▸ What you will do:
An exact, complete copy of the data is all that is needed.

### Given entries

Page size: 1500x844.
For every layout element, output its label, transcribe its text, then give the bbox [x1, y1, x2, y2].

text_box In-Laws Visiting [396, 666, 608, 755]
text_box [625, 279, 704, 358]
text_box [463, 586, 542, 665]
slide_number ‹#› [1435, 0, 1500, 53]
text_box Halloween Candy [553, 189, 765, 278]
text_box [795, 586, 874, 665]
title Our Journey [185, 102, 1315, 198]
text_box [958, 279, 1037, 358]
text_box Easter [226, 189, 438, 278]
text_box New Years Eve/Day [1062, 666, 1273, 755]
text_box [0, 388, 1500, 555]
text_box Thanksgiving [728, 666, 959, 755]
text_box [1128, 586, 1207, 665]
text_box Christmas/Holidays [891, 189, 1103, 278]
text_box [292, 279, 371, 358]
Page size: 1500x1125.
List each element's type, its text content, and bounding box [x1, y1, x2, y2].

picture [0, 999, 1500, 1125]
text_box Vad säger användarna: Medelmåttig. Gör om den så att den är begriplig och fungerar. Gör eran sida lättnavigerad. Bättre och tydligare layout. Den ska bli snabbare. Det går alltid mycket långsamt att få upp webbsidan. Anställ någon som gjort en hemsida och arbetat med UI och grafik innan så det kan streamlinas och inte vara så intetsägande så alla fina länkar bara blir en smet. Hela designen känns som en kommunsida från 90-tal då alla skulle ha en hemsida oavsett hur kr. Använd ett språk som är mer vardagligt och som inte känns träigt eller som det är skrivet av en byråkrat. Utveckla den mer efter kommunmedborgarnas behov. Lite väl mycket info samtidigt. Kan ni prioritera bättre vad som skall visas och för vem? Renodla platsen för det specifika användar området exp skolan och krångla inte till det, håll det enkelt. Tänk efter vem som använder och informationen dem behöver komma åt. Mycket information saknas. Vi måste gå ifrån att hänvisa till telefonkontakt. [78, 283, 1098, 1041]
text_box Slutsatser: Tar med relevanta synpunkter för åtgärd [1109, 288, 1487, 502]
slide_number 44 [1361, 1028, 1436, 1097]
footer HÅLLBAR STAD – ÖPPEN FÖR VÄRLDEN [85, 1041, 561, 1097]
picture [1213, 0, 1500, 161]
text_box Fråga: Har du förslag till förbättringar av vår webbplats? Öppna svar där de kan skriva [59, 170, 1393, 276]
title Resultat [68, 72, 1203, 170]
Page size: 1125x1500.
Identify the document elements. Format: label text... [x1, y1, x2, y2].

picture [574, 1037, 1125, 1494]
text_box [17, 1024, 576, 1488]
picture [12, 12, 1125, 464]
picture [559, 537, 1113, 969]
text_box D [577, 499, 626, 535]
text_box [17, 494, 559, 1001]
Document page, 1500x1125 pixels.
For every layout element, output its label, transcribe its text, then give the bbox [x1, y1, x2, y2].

######

▸ Output for this exercise:
Page size: 1500x844.
For every layout element, output its label, transcribe its text, then give the bbox [x1, y1, x2, y2].

text_box In-Laws Visiting [396, 666, 608, 755]
text_box [625, 279, 704, 358]
text_box [463, 586, 542, 665]
slide_number ‹#› [1435, 0, 1500, 53]
text_box Halloween Candy [553, 189, 765, 278]
text_box [795, 586, 874, 665]
title Our Journey [185, 102, 1315, 198]
text_box [958, 279, 1037, 358]
text_box Easter [226, 189, 438, 278]
text_box New Years Eve/Day [1062, 666, 1273, 755]
text_box [0, 388, 1500, 555]
text_box Thanksgiving [728, 666, 959, 755]
text_box [1128, 586, 1207, 665]
text_box Christmas/Holidays [891, 189, 1103, 278]
text_box [292, 279, 371, 358]
Page size: 1500x1125.
List each element's type, its text content, and bounding box [x1, y1, x2, y2].

picture [0, 999, 1500, 1125]
text_box Vad säger användarna: Medelmåttig. Gör om den så att den är begriplig och fungerar. Gör eran sida lättnavigerad. Bättre och tydligare layout. Den ska bli snabbare. Det går alltid mycket långsamt att få upp webbsidan. Anställ någon som gjort en hemsida och arbetat med UI och grafik innan så det kan streamlinas och inte vara så intetsägande så alla fina länkar bara blir en smet. Hela designen känns som en kommunsida från 90-tal då alla skulle ha en hemsida oavsett hur kr. Använd ett språk som är mer vardagligt och som inte känns träigt eller som det är skrivet av en byråkrat. Utveckla den mer efter kommunmedborgarnas behov. Lite väl mycket info samtidigt. Kan ni prioritera bättre vad som skall visas och för vem? Renodla platsen för det specifika användar området exp skolan och krångla inte till det, håll det enkelt. Tänk efter vem som använder och informationen dem behöver komma åt. Mycket information saknas. Vi måste gå ifrån att hänvisa till telefonkontakt. [78, 283, 1098, 1041]
text_box Slutsatser: Tar med relevanta synpunkter för åtgärd [1109, 288, 1487, 502]
slide_number 44 [1361, 1028, 1436, 1097]
footer HÅLLBAR STAD – ÖPPEN FÖR VÄRLDEN [85, 1041, 561, 1097]
picture [1213, 0, 1500, 161]
text_box Fråga: Har du förslag till förbättringar av vår webbplats? Öppna svar där de kan skriva [59, 170, 1393, 276]
title Resultat [68, 72, 1203, 170]
Page size: 1125x1500.
Identify the document elements. Format: label text... [x1, y1, x2, y2].

picture [574, 1037, 1125, 1494]
text_box [17, 1024, 576, 1488]
picture [12, 12, 1125, 464]
picture [559, 537, 1113, 969]
text_box D [577, 499, 626, 535]
text_box [17, 494, 559, 1001]
Document page, 1500x1125 pixels.
For every layout element, output its label, transcribe its text, then give the bbox [x1, y1, x2, y2].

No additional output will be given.